→ **Текст для разбора**:

╔══

Когда Егора арестовали, мы очень долго об этом не говорили. В течение месяца мы эту информацию вообще пытались не подавать никуда своим в Казахстан. На тот момент Даниной маме было 79 лет, она Диму (брат Даниэля и дядя Егора Дмитрий Балазейкин погиб в Украине. – СР) только похоронила. Ей бы в себя прийти. Моей маме 1 марта операцию на сердце сделали, я не могла ей сказать, что её внук в этот же день оказался за решеткой. Я ее обманывала как могла. Под конец она сама начала что-то подозревать, стала спрашивать, что происходит. В день рождения я поздравляла по видеосвязи, и она спросила: "Тань, что происходит?" И мне пришлось вот такой ей "подарок" сделать. Она только 24 марта узнала. У моих родственников позиция была двойственная: часть родственников сказали, что вот, он глупый ребенок, что же он натворил, чем же он думал, вам теперь это все расхлебывать, а другая часть сказала: ну, перестаньте, он ребенок, кто его сажать будет, какой терроризм, вы что, с ума сошли, такого не бывает. Получается, что бывает. Потом перестали писать, звонить, и даже после приговора ни одного сообщения не было.
Даниэль: Зато на следующий день после приговора нашлись люди, которые прямо домой принесли нам шарлотку.
Татьяна: Это мама одной из моих бывших учениц, которую знает Егор. Её мама испекла шарлотку, принесла к нам домой и говорит: "Я больше не знаю, что вообще можно сделать, но хотя бы показать, что мы рядом".
– Были те, кто отвернулся от вас?
Татьяна: Да, были. Обычно отворачиваются те, от кого ты никогда не ждешь.
Даниэль: Есть такое слово – раззнакомиться. Я думал, что придумал такое слово, а оно, оказывается, есть. Но давайте мы не будем дальше эту тему продолжать.

╚══

→ **Задания**:
[A] Ответьте на вопросы по тексту об аресте Егора:
(i) Сколько лет было маме Дани на тот момент?
(ii) Какого числа мама Татьяны узнала об аресте внука?
(iii) Что принесли домой Татьяне и Даниэлю на следующий день после приговора?
[B] Перепишите слово в слово часть текста об аресте Егора: начните со слов «Даниэль: Зато на», а закончите словами «никогда не ждешь.».
[C] Продолжите текст об аресте Егора сразу после его последнего предложения.

→ **Исходные данные**:
╔══

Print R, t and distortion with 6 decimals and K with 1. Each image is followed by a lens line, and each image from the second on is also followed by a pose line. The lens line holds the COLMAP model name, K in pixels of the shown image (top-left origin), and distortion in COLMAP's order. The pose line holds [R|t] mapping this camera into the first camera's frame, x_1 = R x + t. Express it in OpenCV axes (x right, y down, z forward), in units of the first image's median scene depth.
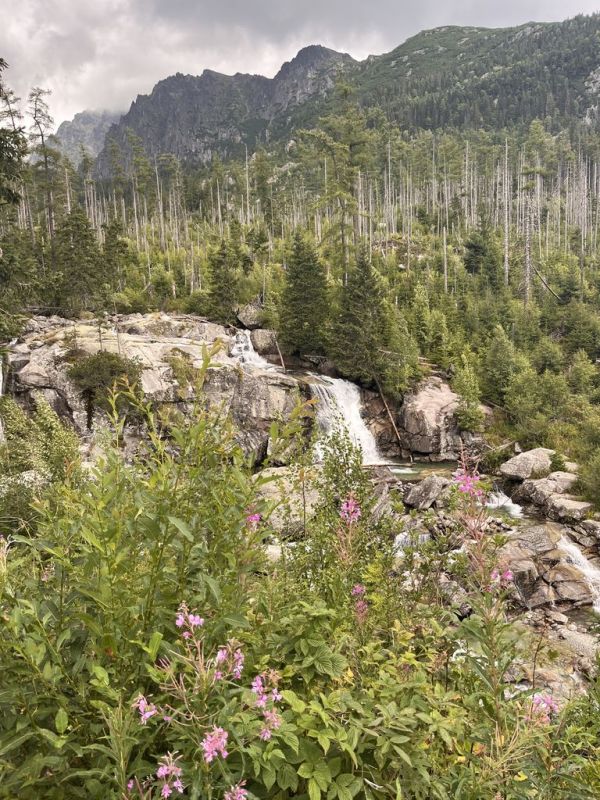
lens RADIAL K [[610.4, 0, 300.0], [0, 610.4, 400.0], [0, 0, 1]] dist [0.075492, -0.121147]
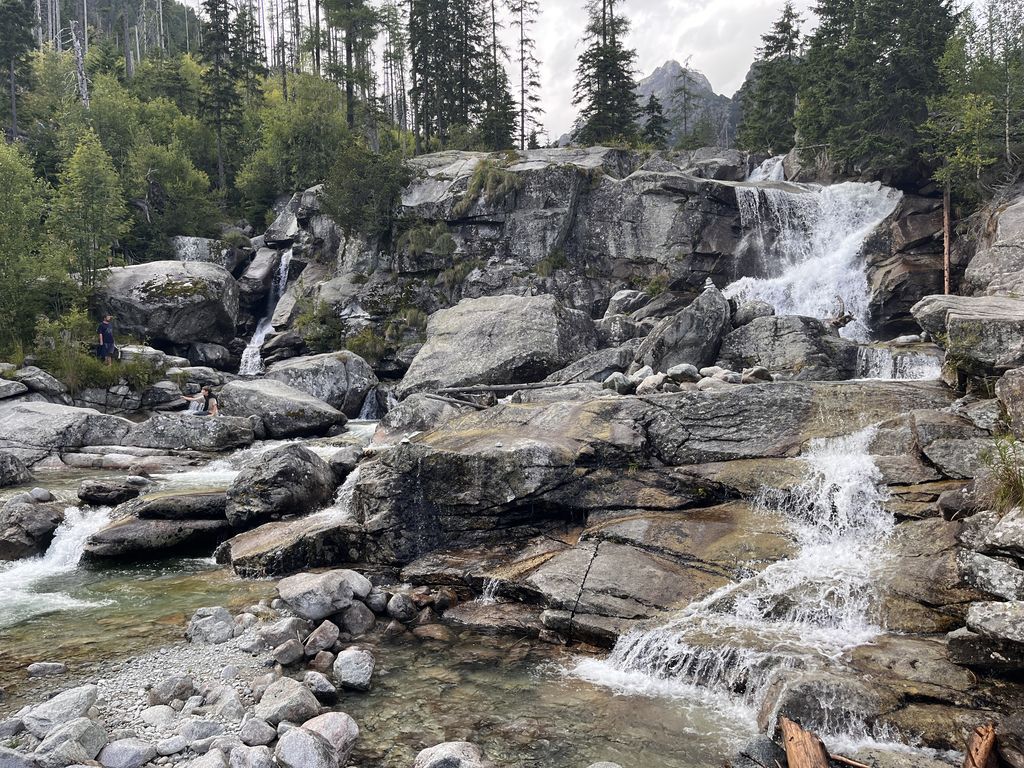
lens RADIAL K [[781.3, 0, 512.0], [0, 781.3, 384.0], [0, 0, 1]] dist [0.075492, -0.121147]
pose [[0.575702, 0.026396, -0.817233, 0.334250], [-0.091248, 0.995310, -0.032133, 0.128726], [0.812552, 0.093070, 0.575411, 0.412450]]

╚══

→ **Ответы**:
[A]
(i) 79 лет.
(ii) 24 марта.
(iii) Шарлотку.

[B]
Даниэль: Зато на следующий день после приговора нашлись люди, которые прямо домой принесли нам шарлотку.
Татьяна: Это мама одной из моих бывших учениц, которую знает Егор. Её мама испекла шарлотку, принесла к нам домой и говорит: "Я больше не знаю, что вообще можно сделать, но хотя бы показать, что мы рядом".
– Были те, кто отвернулся от вас?
Татьяна: Да, были. Обычно отворачиваются те, от кого ты никогда не ждешь.

[C]
Татьяна: Есть, да, такие люди. Один из моих родственников, который знает меня очень долго, он по-своему смотрит на эти вещи. Он когда узнал, он сказал: "Я все понимаю, Таня, у тебя сейчас кукуха от горя поехала, но ты меня сейчас не пытайся втянуть в свои эти видения". Я ему ответила, что даже не думай больше, что ты существуешь для меня. После этого мы вообще ни разу не общались.
– Чего вы больше всего боитесь, когда думаете о том, что сын сейчас окажется в колонии?
Татьяна: Я всего боюсь.
Даниэль: Нет. Мы не боимся. Все что угодно может произойти, даже дома. Я просто верю, что там все будет нормально. Когда Егора закрыли, естественно, все, что можно подумать плохое, мы подумали сразу. Но потом ко мне само пришло: да нормально у него все будет. Можно и здесь быть ничтожеством, а там оставаться человеком. Я знаю, что там все будет нормально. Я верю в это, и все.
Татьяна: Мы когда-то и в другое верили... Первые дни после ареста Егора я вообще думала, с ума сойду. Как только в голове появлялись картины того, что может там с ним произойти – что его бить будут, издеваться, насиловать и так далее. Мне снились кошмары, как его пытают. Потом я думала, что я рехнусь, если я буду об этом думать. Сволочи есть везде, а за решеткой их еще больше. Кому-то Егор просто может не понравиться. Это же нормально? Нормально. Нам тоже много кто может не понравиться. Но только мы, будучи здесь, не начинаем насильственные действия в сторону людей, которые нам не нравятся. А там, за решеткой, это обычный формат жизни. Мы не знаем, как дальше все будет, и нам остается только верить, что все будет хорошо, и пытаться отогнать негативные мысли.
Даниэль: Другое дело, что Егор в своем крайнем слове сказал, что он не согласен с мамой по поводу тех людей, которые рядом с ним в изоляторе. И это действительно так. Я размышлял об этом сегодня. Есть люди, которые на Егора в СИЗО повлияли. Они не навязывали свое мнение, но повлияли. Он развивается. Нельзя всех в этом СИЗО перечеркнуть черной краской.
– Какой срок прогнозировал Егор для себя?
Татьяна: По поводу срока мы не обсуждали. Ближе к заседанию у меня была надежда, что наш суд окажется справедливым и будет условный. Я думала, что, может быть, услышат нас наконец-то: что он не может находиться в тюрьме, что это опасно для его здоровья. Я даже в это начала верить. А по срокам Егор ничего не говорил. Максимально можно 12,5 натянуть по двум статьям. Он понимал, что это будет реальный срок, и он понимал, что это будет не минимальный срок. Он спокойно на это реагировал. Адвокаты прогнозировали 7,5. Они в самом начале сказали: рассчитывайте на этот срок. Были и надежды, и антинадежды, но для Егора это не особо принципиально.
– С какими проблемами вы сталкиваетесь, пока Егор находится в СИЗО?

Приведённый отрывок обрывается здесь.